Naming things is one of the hardest parts of computer science. Which I believe is a big part of why data modeling is so hard: it's challenging to see how one concept can be decomposed into multiple concepts when you don't know what those smaller concepts are called. This is why my relational database tables tend to get wider over time (ie, gain additional columns). But, after many years of building data-driven application using SQL and ColdFusion, I've come to appreciate how powerful it can be to keep database tables narrower.
To be clear, I am a big fan of relational databases. I love Redis; I use MongoDB when I need to; but, when it comes to building out a new feature, my persistence mechanism of choice is a powerful, flexible, battle-tested relational database. Very few things give me as much pleasure as thinking about table schemas, considering high-performance index design, and writing SQL.
That said, I've made many mistakes in my relational database table design; many of which revolve around building tables that were too wide. I've been building applications for a long time; but, I've only started to think critically about data-access patterns and more complex index structures in the last few years.
Ideally, I'd love to have the structure of my relational database tables have a higher correlation with my data access patterns, not necessarily with my broad - and often over-generalized - conceptual models. Meaning, I would prefer if most of the columns in a given table were actually consumed whenever a given row was read out of the database.
This isn't a hard rule-of-thumb - databases are meant to be flexible and consumable in a variety of user interfaces (UI). But, if some set of table columns is rarely used, this is a good indication that those columns should have been split out into their own table and own conceptual model.

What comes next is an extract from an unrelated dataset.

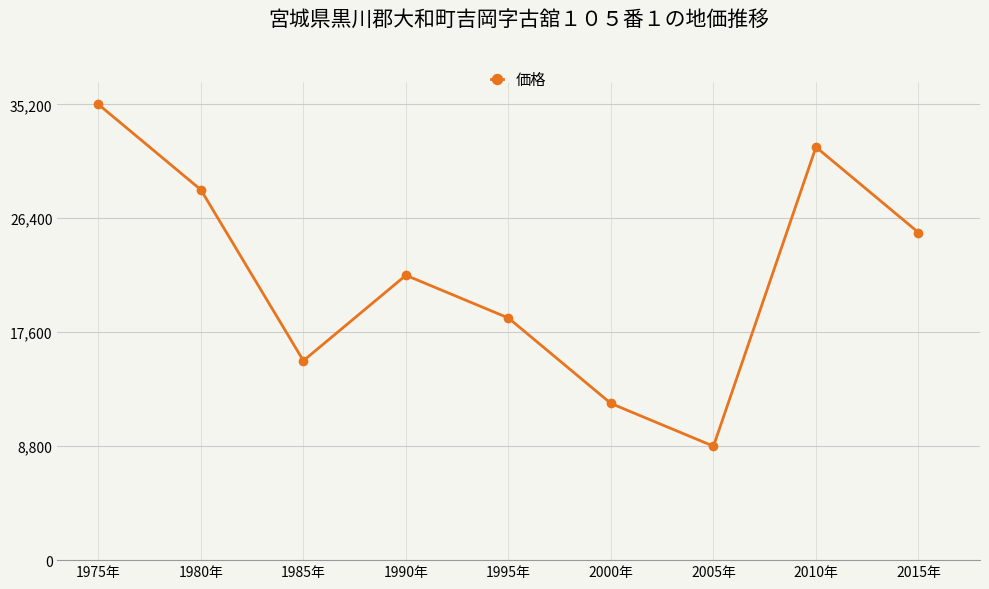

Reading left to right, list all the values displayed in this chart.

1975年=35200	1980年=28600	1985年=15400	1990年=22000	1995年=18700	2000年=12100	2005年=8800	2010年=31900	2015年=25300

Narrower tables - tables with fewer columns - have a variety of benefits:
Narrow tables mean less data needs to be read off of disk.
Narrow tables mean less data needs to be kept in the database's "working memory".
Migrating data is generally easier with narrow tables since it is typically faster and safer to create new tables when compared to adding new columns to an existing table.
Narrow tables force you to think more critically about your data-model; and about elevating related columns into a more official entity concept.
Narrow tables may lead to fewer transactional locks.
Narrow tables may make it easier to create covering indexes for better performance.
Narrow tables may make it easier to design unique indexes that prevent dirty-data through idempotency without then need for transactional locks.
Narrow tables may lead to shorter tables (ie, tables with fewer rows) which means your indexes require less processing overhead to maintain.
Narrow tables make it easier to avoid using
NULLvalues - and
NULLvalues should be avoided as much as possible (though not always).
Of course, narrow tables aren't all sunshine and roses. Narrow tables also mean that some of your queries become more complex with
JOIN clauses; or that your application code becomes more complex with "application joins". But, if narrow tables also map more closely to your data access patterns, then this isn't as big a downside as you might, at first, consider it.
Going forward, when I need to keep track of a new data-point in my relational database system, my first questions are going to be: Is this a new concept? And, what benefits would I get out of codifying this data in a new database table? And, only once I rule out those possibilities will I consider adding the data to an existing table.